== Segment start ==
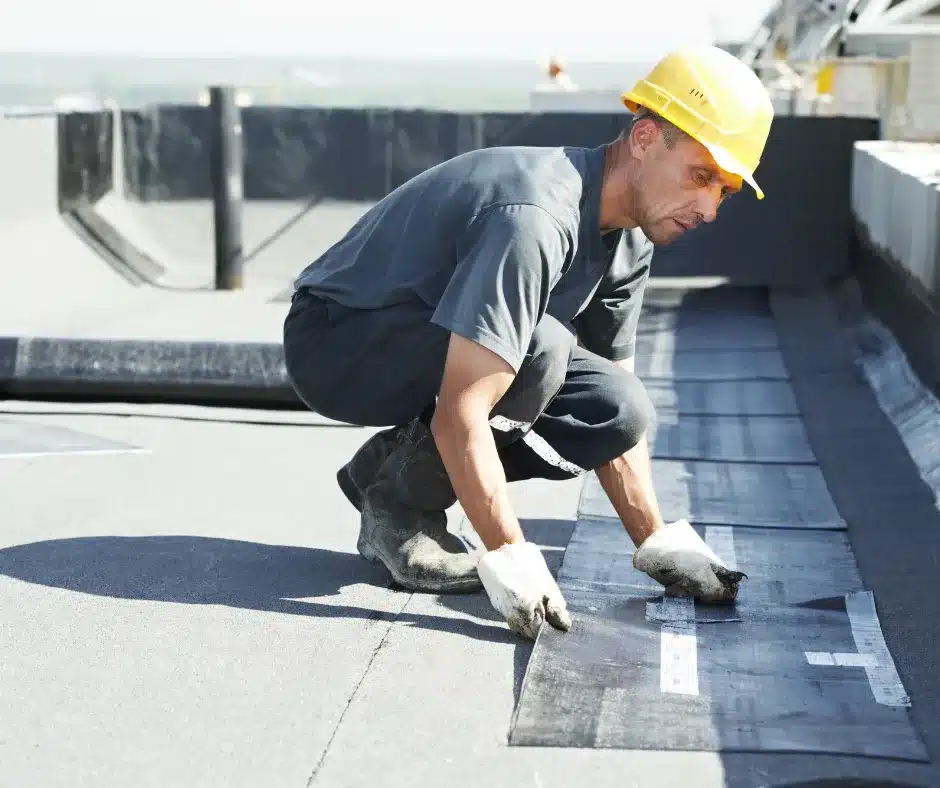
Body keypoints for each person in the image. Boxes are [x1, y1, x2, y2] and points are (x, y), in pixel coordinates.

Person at [283, 45, 775, 641]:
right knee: (540, 349)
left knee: (617, 409)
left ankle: (390, 468)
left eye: (722, 190)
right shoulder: (536, 216)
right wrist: (509, 554)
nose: (709, 209)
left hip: (430, 346)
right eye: (701, 177)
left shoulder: (632, 237)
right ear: (645, 140)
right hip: (342, 339)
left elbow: (613, 395)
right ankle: (400, 513)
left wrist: (656, 539)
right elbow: (466, 406)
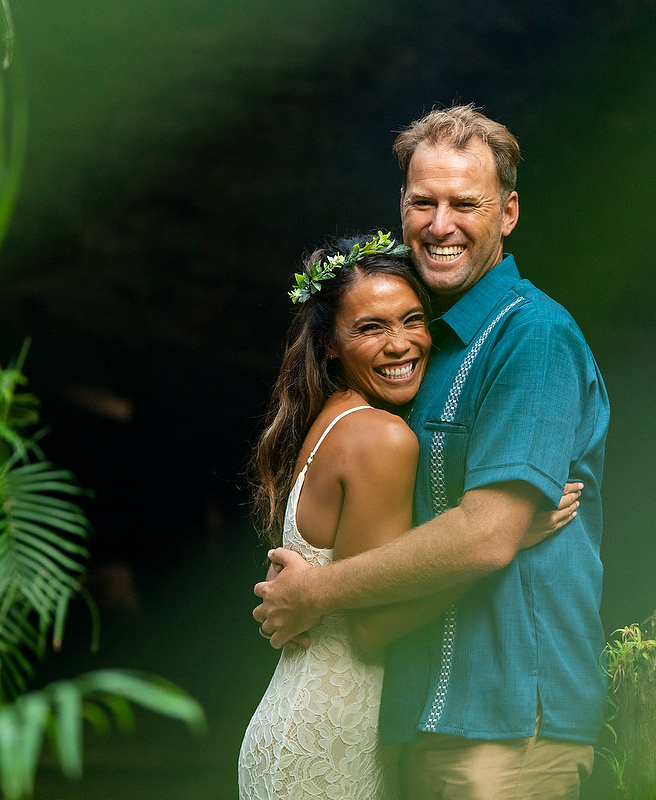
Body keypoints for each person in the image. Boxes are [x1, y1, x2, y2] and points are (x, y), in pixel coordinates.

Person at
== Segment end ==
What lines in the material above include "left"? Copy every one of them.

• Task output:
left knee: (617, 409)
left ankle: (390, 468)
left eye: (722, 190)
left hip: (430, 346)
left shoulder: (632, 237)
left elbow: (613, 395)
left wrist: (656, 539)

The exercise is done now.